:: WHAT IS EXPECTED ::
Go through the material and pull out every line with the string "below" in it.

:: DATA TO USE ::

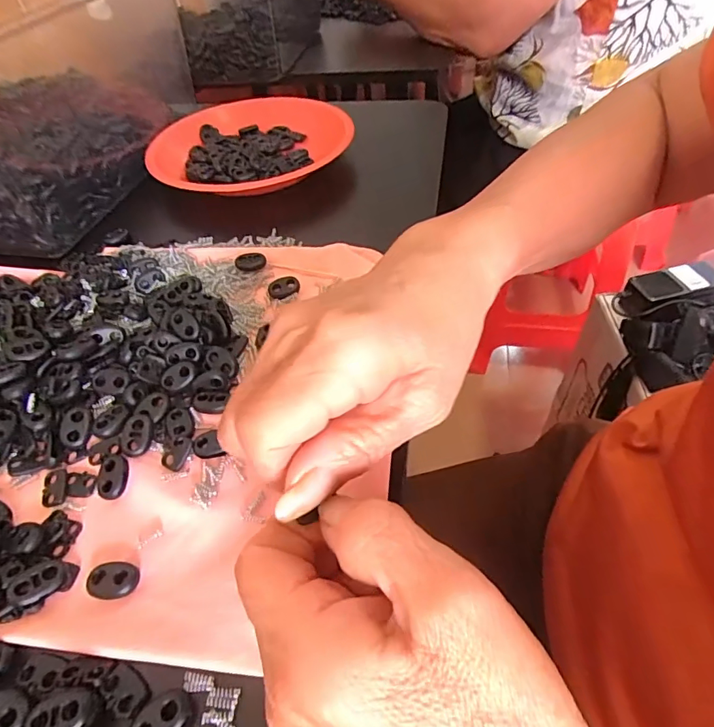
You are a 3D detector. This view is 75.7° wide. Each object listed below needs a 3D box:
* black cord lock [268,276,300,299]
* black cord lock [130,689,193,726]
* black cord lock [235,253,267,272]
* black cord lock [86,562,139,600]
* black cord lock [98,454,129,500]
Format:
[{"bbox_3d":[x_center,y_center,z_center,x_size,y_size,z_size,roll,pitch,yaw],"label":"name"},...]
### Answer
[{"bbox_3d":[-0.051,-0.053,0.317,0.021,0.005,0.013,-20,50,-11],"label":"black cord lock"},{"bbox_3d":[-0.071,0.128,0.165,0.021,0.005,0.016,-22,50,-13],"label":"black cord lock"},{"bbox_3d":[-0.077,-0.073,0.333,0.021,0.010,0.013,-19,49,-10],"label":"black cord lock"},{"bbox_3d":[-0.106,0.094,0.199,0.020,0.005,0.015,-2,49,5],"label":"black cord lock"},{"bbox_3d":[-0.122,0.056,0.230,0.013,0.006,0.021,-10,48,-3],"label":"black cord lock"}]

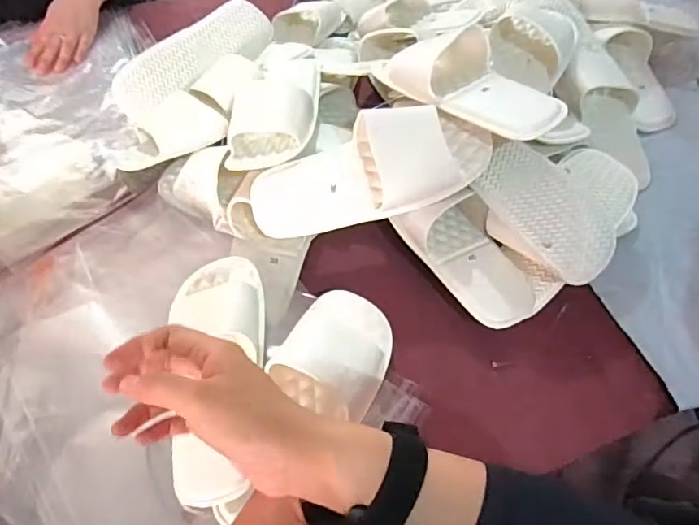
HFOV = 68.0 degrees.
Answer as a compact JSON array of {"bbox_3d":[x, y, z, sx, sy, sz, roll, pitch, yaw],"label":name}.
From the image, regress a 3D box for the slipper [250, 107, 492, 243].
[{"bbox_3d":[0.021,-0.104,0.585,0.268,0.055,0.116,-18,90,9],"label":"slipper"}]

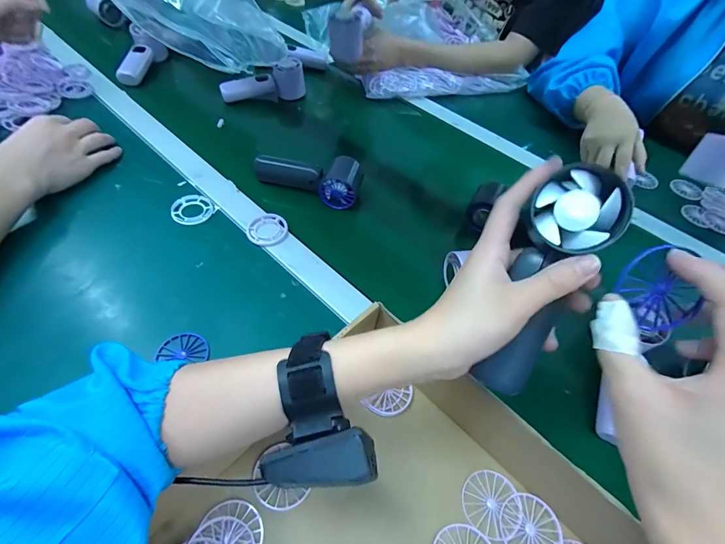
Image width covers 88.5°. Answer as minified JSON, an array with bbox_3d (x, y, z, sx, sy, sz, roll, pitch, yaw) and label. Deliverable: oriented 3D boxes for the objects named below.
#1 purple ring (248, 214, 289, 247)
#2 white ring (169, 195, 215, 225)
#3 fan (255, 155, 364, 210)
[{"bbox_3d":[-0.126,-0.056,0.495,0.053,0.010,0.048,-30,61,-26],"label":"purple ring"},{"bbox_3d":[-0.230,-0.085,0.503,0.054,0.011,0.054,3,53,-4],"label":"white ring"},{"bbox_3d":[-0.073,-0.147,0.555,0.150,0.043,0.066,22,54,10],"label":"fan"}]

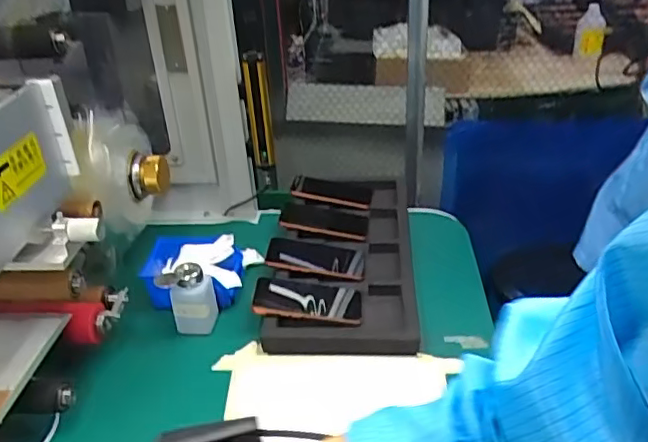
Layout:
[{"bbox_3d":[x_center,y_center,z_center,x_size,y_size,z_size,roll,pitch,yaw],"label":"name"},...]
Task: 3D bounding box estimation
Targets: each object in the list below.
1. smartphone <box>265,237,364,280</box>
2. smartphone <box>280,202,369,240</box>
[{"bbox_3d":[-0.013,0.060,0.956,0.157,0.013,0.085,13,33,2],"label":"smartphone"},{"bbox_3d":[-0.001,-0.001,1.049,0.157,0.006,0.086,8,35,2],"label":"smartphone"}]

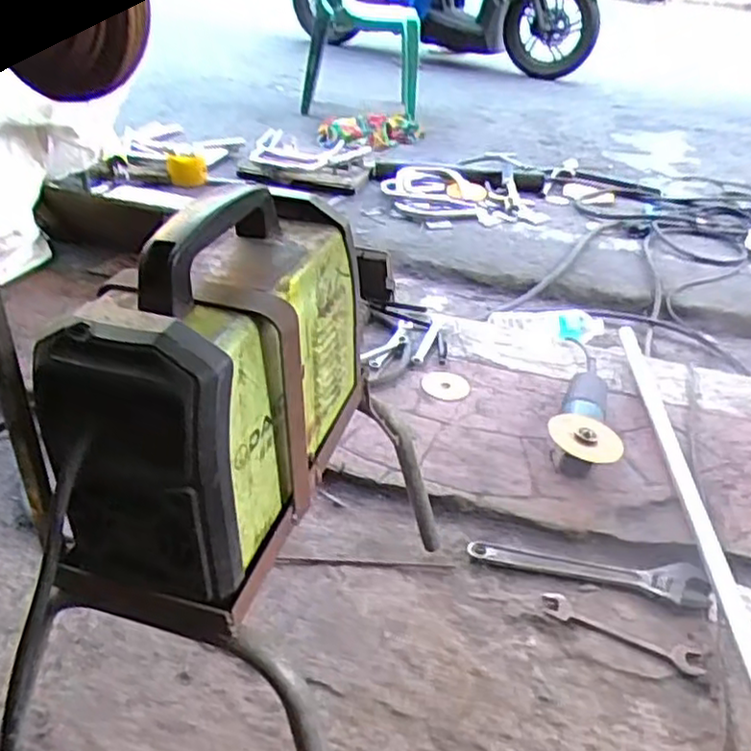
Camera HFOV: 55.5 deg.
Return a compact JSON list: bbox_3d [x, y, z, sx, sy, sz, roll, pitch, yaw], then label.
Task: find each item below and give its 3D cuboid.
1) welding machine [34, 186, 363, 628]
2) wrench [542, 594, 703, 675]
[{"bbox_3d":[-0.113,-0.002,0.556,0.138,0.238,0.283,11,33,10],"label":"welding machine"},{"bbox_3d":[0.277,0.287,0.805,0.179,0.009,0.036,17,34,18],"label":"wrench"}]

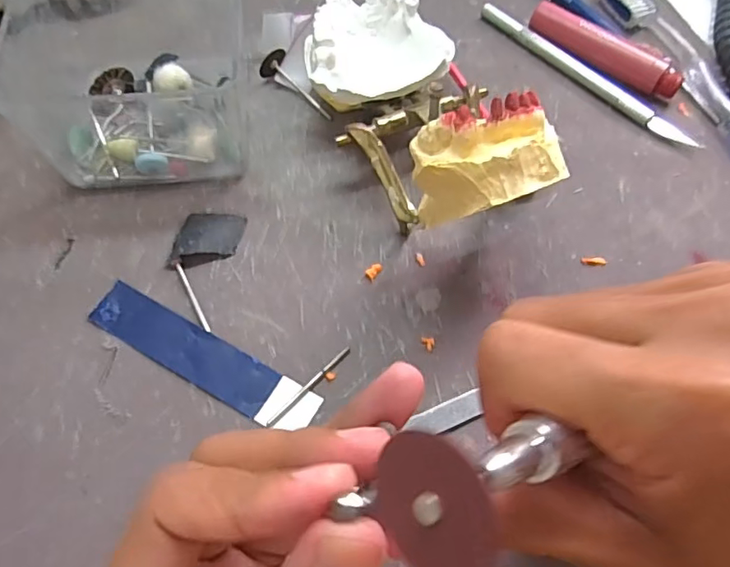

:: ANSWER AREA ::
You are a 3D detector. This view is 75.7° wide. Each object listed below needs a 3D box:
Image width covers 88.5°. Answer as minified JSON, an array with bbox_3d (x, y, z, sx, sy, sz, roll, pitch, yaw) and label. Deliverable: oriented 3D boxes for the objects named below.
Targets: each object in the list below.
Task: find each item below and give its 3D cuboid.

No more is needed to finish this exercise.